How to create a simple robots.txt file for your website
robots.txt files tell search engines what they are and aren’t allowed to crawl and index on your Website, by using the robots.txt file properly we can control the way our websites are searched and indexed.
All major search engines check to see if a robots.txt file is present to adhere to any special rules you may have for them, spam bots and the like may ignore this file.
Benefits of using a robots.txt file
- Can prevent duplicate content from being indexed
- Saves bandwidth and keeps logs clean
- Prevents server from continually having to send 404 file not found errors to search engines when they request the robots.txt file each visit
- Prevent system folders and irrelevant files from showing up in Google etc
- Can prevent confidential documents or images from being indexed
- Increases the importance of pages that are allowed to be indexed
- Can prevent users finding restricted pages of your website via search engines
How to create and upload a robots.txt file
- Create a blank notepad/word document called robots and save as plain text (*.txt) (Most word processing programs should have the same functionality)
- Write or copy in the code you want, and save.
- Upload the robots.txt file to the root directory of your Website via FTP
(Usually this is the public_html or www folder) and you’re done.
Allowing Robots Access to Everything
User-agent: * Disallow:
This instructs search engines and robots that they can crawl and index all content.
Denying Robots Access to Everything
User-agent: * Disallow: /
This instructs search engines and robots that they may not crawl or index any content.
Basic Template for a simple robots file
User-agent: * Disallow: /cgi-bin/ Disallow: /*.js$ Disallow: /*.css$ # Google Image User-agent: Googlebot-Image Disallow: Allow: /* # Google AdSense User-agent: Mediapartners-Google* Disallow: Allow: /*
How Robot file rules work
User-agent is basically a synonym for "Search engines and robots called:"
and, * means anything, so in this case, we are targeting all User-agents.
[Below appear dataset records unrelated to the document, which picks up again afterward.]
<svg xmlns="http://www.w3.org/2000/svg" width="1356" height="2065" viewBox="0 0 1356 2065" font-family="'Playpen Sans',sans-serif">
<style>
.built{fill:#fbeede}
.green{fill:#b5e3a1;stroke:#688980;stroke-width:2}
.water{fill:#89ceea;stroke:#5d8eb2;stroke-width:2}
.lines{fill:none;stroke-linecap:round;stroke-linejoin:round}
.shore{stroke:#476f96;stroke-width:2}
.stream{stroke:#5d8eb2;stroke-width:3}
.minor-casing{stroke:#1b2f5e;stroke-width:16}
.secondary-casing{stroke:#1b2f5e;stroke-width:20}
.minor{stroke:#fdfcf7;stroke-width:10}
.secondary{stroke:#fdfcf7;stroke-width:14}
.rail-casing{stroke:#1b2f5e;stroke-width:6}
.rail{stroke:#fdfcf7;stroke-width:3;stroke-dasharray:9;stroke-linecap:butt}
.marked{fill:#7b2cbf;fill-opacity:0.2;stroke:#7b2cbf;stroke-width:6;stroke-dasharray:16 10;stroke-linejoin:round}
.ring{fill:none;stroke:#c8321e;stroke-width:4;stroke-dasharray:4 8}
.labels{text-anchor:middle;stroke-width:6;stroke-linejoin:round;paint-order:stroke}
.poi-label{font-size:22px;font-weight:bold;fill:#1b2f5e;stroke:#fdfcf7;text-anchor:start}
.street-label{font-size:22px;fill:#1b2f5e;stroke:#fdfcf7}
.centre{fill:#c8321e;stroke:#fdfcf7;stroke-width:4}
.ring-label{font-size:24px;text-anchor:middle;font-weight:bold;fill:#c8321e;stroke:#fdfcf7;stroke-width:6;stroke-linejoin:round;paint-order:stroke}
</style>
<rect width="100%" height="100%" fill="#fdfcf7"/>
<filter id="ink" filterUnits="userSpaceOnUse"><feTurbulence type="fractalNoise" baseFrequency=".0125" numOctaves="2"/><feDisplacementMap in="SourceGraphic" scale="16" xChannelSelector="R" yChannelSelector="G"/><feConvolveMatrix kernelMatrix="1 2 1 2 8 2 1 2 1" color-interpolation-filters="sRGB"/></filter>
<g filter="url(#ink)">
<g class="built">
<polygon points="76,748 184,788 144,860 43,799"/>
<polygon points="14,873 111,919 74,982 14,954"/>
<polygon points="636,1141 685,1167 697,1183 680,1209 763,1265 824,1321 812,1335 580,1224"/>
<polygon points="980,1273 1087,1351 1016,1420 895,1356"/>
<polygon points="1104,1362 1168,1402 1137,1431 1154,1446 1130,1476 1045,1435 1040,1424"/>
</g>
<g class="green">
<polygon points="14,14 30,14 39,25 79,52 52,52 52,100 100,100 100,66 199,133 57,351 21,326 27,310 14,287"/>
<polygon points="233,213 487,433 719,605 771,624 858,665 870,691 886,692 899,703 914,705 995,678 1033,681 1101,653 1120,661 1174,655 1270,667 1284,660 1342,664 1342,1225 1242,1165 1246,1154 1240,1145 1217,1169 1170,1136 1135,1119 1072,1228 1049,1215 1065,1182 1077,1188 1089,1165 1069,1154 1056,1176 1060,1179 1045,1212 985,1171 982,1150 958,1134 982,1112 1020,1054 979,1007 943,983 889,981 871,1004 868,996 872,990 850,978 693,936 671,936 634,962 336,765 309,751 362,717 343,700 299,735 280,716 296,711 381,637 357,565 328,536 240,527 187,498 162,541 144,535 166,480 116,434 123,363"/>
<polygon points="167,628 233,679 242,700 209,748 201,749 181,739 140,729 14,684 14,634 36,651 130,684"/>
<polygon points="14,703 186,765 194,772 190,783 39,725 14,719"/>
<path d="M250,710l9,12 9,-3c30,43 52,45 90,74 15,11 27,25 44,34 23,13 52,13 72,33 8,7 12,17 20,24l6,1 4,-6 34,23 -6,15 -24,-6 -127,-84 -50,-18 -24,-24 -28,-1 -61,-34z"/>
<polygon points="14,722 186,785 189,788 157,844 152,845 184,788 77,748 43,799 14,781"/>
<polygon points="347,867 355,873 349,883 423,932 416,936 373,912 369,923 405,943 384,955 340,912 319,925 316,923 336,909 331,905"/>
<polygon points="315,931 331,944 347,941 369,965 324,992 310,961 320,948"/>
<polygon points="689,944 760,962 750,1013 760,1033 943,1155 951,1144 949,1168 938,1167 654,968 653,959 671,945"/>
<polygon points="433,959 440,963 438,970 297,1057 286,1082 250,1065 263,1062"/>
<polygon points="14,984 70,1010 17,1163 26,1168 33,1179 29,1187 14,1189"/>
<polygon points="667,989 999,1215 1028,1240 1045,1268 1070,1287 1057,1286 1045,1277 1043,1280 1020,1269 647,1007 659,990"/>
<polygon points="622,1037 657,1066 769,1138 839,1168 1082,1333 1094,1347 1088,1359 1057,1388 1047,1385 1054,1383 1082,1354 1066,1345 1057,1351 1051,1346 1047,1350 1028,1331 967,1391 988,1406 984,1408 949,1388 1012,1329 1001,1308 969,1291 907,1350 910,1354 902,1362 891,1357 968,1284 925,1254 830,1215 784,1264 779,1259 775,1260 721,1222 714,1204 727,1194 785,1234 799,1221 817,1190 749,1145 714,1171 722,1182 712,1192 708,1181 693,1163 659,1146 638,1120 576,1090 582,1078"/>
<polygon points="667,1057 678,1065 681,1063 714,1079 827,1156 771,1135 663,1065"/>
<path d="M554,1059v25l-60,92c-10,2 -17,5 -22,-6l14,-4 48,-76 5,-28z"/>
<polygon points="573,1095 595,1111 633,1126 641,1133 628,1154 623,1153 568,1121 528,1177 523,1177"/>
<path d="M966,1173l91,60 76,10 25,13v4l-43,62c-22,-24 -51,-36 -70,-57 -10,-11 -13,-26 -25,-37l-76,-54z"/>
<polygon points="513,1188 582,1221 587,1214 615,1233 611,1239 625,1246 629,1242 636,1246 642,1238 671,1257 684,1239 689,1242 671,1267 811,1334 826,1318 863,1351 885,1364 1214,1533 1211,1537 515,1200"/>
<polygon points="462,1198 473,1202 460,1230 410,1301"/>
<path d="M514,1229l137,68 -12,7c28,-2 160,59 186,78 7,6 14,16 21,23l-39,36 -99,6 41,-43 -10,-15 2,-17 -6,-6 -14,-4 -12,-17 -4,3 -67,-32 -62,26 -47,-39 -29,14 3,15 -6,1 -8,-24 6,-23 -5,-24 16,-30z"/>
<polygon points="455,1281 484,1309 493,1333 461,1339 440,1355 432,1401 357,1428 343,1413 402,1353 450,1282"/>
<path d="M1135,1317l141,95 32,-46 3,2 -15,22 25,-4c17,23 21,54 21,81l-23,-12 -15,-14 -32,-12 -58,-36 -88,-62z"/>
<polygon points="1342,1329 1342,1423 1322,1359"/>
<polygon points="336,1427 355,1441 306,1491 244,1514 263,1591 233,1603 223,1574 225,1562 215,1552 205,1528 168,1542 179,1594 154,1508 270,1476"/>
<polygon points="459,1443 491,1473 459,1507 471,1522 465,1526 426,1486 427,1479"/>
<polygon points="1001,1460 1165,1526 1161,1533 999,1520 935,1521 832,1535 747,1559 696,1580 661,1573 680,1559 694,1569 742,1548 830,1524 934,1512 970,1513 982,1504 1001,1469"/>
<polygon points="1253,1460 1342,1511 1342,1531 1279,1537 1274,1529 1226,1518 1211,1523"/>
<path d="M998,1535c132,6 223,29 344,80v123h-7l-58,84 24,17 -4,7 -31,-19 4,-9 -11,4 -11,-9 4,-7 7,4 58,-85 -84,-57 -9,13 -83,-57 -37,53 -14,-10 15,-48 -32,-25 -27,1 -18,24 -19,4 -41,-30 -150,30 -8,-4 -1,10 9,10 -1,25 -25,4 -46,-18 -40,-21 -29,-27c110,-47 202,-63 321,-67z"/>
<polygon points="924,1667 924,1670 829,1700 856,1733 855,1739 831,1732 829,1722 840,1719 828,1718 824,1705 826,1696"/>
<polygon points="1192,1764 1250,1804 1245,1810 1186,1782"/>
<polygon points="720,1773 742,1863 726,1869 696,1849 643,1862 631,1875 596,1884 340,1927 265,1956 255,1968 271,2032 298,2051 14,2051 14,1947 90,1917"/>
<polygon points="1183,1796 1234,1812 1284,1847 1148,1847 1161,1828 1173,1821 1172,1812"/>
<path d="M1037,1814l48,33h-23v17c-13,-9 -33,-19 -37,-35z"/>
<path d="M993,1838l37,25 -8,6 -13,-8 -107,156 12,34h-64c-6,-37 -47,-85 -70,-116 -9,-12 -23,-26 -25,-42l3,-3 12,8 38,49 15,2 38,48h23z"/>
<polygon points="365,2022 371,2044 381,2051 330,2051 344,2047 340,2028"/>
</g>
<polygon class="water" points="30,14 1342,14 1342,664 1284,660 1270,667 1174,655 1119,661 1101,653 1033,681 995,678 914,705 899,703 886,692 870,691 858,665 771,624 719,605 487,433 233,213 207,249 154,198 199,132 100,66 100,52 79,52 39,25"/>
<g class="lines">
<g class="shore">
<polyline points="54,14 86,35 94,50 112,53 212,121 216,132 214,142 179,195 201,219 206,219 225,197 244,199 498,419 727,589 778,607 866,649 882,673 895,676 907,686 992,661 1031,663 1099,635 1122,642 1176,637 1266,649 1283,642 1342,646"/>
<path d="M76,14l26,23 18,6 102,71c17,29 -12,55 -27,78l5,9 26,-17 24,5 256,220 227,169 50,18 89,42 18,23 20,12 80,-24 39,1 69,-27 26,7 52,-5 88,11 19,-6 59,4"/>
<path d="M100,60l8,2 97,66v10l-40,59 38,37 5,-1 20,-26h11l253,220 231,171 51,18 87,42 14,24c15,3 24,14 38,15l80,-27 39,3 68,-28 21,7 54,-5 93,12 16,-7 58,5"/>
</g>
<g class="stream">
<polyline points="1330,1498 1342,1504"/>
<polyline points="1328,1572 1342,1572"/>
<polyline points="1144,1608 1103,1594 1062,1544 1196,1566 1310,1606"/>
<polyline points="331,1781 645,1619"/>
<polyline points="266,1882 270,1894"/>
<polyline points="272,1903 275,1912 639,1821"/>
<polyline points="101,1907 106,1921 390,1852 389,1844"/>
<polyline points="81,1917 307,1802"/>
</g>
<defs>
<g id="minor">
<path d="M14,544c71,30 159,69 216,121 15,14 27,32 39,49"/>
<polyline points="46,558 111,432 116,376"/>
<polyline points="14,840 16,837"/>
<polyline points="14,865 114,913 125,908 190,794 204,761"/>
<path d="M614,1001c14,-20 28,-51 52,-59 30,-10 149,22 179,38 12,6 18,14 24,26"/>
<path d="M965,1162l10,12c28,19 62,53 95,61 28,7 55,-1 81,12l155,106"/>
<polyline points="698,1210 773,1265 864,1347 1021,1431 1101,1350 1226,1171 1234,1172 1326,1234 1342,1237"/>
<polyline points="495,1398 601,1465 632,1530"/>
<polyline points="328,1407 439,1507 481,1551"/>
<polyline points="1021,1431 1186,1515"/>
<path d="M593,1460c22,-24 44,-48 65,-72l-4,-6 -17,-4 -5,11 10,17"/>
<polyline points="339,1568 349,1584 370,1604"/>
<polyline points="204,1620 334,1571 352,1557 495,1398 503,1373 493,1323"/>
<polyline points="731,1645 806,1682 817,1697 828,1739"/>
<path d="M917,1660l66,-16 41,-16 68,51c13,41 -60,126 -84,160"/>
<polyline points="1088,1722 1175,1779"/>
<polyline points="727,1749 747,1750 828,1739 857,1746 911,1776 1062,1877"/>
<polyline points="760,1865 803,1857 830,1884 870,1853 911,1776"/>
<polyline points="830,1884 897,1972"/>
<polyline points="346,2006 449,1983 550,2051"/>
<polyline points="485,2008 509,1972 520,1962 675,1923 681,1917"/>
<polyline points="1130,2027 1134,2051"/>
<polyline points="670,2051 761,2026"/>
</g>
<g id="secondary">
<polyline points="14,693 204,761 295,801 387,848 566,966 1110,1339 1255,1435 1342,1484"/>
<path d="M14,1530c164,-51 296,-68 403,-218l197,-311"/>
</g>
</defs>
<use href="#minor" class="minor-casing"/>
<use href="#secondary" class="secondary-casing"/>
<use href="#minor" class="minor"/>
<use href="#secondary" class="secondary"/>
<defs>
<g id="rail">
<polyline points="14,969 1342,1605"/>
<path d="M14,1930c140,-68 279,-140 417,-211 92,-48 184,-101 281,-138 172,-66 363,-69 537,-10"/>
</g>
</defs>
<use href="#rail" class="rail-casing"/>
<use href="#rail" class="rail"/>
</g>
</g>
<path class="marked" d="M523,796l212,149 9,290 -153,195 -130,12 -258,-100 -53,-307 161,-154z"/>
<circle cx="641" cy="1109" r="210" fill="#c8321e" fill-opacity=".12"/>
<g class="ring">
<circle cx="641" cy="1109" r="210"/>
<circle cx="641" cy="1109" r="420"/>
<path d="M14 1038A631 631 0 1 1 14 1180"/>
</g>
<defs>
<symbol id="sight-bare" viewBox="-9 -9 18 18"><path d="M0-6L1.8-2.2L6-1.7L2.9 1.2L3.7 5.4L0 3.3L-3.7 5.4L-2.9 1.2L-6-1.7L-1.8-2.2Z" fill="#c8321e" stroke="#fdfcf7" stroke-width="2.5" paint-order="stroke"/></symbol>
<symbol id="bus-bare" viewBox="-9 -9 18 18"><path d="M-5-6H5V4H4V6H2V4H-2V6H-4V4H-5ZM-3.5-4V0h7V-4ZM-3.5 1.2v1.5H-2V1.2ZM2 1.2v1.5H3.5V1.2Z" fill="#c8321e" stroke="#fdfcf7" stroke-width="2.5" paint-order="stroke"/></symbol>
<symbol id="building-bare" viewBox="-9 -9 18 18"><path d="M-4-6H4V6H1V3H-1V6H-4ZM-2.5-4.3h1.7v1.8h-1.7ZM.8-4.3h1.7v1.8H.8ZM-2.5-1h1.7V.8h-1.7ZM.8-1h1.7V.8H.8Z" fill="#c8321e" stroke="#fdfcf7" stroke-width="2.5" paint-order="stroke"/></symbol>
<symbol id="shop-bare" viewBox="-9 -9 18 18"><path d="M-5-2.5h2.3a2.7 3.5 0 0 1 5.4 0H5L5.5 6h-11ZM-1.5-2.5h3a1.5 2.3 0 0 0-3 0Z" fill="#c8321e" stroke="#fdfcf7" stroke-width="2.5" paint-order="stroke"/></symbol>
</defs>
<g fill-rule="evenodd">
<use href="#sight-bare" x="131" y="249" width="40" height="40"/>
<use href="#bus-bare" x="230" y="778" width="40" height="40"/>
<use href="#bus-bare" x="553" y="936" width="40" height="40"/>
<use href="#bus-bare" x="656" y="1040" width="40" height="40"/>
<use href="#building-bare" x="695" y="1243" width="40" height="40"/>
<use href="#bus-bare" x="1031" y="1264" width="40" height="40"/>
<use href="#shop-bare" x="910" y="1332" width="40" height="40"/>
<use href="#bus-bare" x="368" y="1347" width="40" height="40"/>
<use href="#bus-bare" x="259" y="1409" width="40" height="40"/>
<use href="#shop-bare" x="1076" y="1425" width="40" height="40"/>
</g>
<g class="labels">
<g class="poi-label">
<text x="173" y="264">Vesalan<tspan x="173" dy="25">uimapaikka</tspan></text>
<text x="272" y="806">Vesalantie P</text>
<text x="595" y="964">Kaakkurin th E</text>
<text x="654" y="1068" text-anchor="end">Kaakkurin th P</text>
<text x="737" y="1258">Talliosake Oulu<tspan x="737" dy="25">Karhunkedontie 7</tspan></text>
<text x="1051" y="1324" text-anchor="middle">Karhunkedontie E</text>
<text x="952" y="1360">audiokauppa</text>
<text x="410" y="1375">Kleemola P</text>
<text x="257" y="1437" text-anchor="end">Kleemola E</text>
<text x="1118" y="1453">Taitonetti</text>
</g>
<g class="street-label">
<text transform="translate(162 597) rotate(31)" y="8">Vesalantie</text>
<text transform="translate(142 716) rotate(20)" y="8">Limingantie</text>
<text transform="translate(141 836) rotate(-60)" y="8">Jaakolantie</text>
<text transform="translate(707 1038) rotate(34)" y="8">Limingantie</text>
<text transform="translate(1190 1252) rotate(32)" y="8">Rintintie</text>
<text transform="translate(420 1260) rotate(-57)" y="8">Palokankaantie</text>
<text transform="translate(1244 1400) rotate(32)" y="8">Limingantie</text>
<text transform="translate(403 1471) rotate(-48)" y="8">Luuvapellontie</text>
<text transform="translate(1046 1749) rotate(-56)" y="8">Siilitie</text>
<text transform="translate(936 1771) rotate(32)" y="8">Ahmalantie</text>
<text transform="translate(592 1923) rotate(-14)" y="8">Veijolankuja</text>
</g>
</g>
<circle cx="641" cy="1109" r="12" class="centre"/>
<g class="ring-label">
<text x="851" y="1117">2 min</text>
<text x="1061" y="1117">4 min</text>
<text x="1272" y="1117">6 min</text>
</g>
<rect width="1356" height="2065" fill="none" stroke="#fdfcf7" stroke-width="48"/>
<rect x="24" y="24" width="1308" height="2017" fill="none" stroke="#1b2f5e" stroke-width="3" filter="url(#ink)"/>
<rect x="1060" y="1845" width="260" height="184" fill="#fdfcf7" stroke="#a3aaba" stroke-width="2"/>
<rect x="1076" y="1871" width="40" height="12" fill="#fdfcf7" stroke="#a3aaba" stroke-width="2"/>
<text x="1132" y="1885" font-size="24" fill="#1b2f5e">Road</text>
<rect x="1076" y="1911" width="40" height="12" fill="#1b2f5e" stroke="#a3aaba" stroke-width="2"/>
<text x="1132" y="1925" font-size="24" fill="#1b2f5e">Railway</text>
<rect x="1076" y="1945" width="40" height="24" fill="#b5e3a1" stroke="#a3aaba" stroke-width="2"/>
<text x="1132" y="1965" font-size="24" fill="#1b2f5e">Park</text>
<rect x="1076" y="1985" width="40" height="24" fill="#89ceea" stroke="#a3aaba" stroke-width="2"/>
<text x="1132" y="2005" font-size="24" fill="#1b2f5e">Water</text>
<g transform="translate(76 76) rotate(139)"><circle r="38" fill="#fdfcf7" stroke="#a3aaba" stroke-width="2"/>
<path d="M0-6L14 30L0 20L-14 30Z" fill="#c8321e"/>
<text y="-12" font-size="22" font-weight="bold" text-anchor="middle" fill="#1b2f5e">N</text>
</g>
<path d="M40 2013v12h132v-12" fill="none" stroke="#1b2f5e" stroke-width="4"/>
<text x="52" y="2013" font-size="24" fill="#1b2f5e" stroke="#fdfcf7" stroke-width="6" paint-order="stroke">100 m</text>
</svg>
Disallow: /cgi-bin/ Disallow: /*.js$ Disallow: /*.css$
The Disallow parameter is used to indicate locations that may not be accessed.
A Disallow with /on both ends/ means that folder and all its subfolders and url segments with that in it, may not be indexed.
Disallow /*.css$ means that any file of that type/extension may not be indexed, this could be used for any file type, for example you could prevent confidential pdf’s (.pdf) from being accessed by Google or images (.jpeg, .gif) etc.
# Google Image User-agent: Googlebot-Image Disallow: Allow: /*
Using # at the start of a line is called commenting, this helps us humans make notes to remember what the hell we did, and tells robots to ignore this line.
Here we are targeting the Googlebot-Image User-agent specifically, to let it know that it may access and index all images with Allow: /* and saying that nothing is specifically forbidden by leaving Disallow blank, note that not all robots support Allow.
The reason we specifically target the image bot and adSense bot after we target all User-agents is to make sure that they are not being prevented by a previous rule, for example you could prevent everything in the /news/ section of your website from being indexed, text, files, images – but then you want images to still be indexed, and for adSense to still work.
Referencing a sitemap in your simple robots file
If you have a sitemap you can inform the search engines where it is here, it’s generally a good idea to keep your sitemap in the root directory of your website. [Create a sitemap]
Denying access to search result pages
Disallow: /*?* Disallow: /*?
By preventing urls that contain question marks from being indexed we can stop search results from being indexed, and let the robots focus on your content/products.
Content Management Systems And Robots
Other content management systems may also have plugins or addons that can help generate or maintain robots files, however because of the way each CMS is structured it’s not possible to make a robots file that can cater for everything.
Common Mistakes & Things To Remember
- The robots file is case sensitive, and the file name is all lowercase: robots.txt
- The file name is all lowercase: robots.txt
- Keep to one rule per line
- Old rules may be overwritten by newer rules declared after them
- Anyone may view your robots.txt file, so be careful of what you include
Are there any other great robot.txt rules that you use on your websites?